#### [Instructions for the task]
Copy the listing below line for line, leaving out the pictures.

= = = = = = =

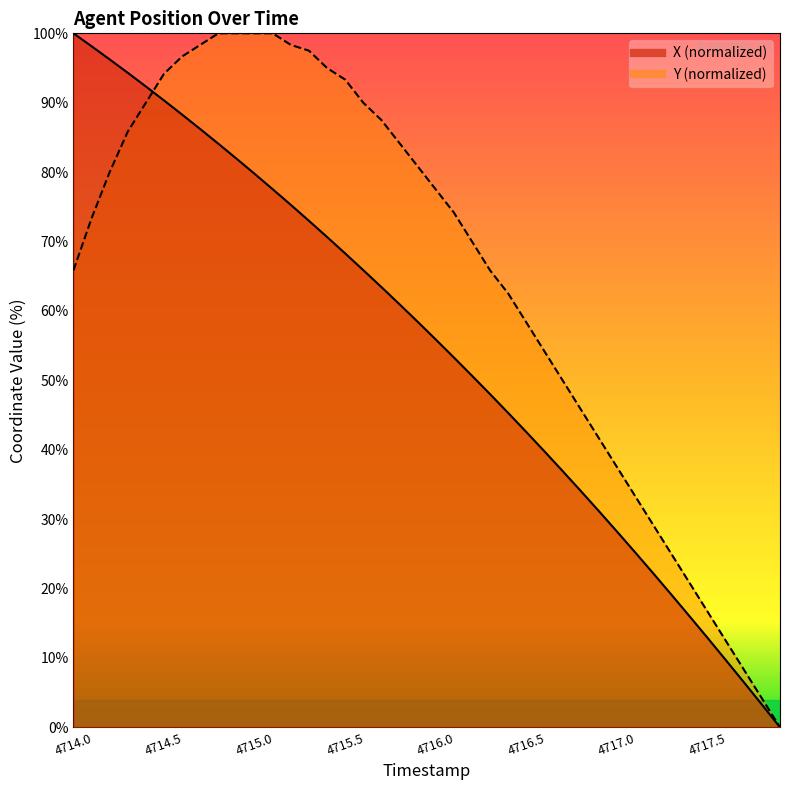

True or false: X has more than 0 points higher than both neighbors.

False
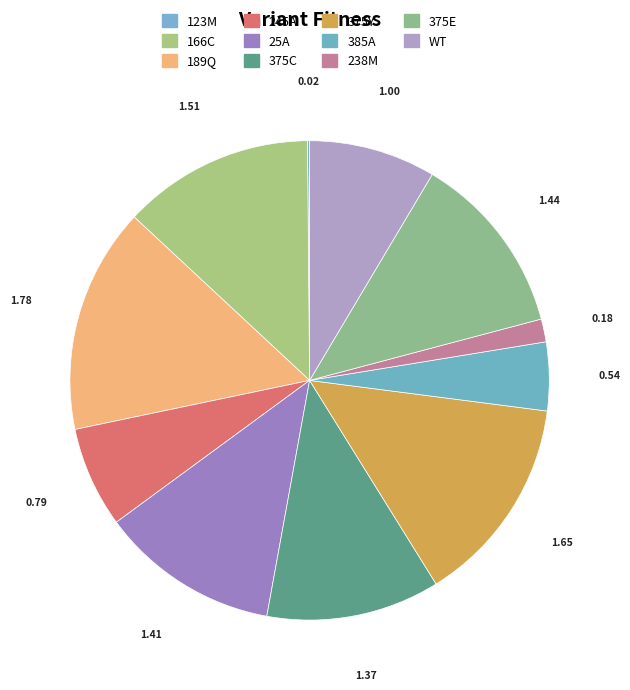

Which category has the biggest portion of the pie?

189Q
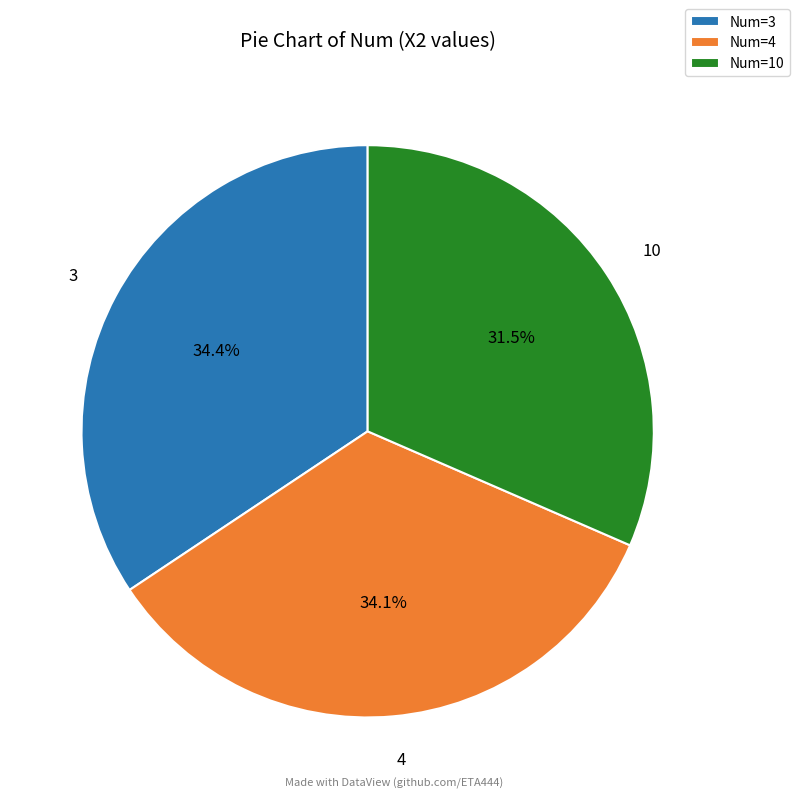

Which has a higher value, Num=4 or Num=10?

Num=4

= = = = = = =

#### [Task output]
True or false: X has more than 0 points higher than both neighbors.

False

Which category has the biggest portion of the pie?

189Q

Which has a higher value, Num=4 or Num=10?

Num=4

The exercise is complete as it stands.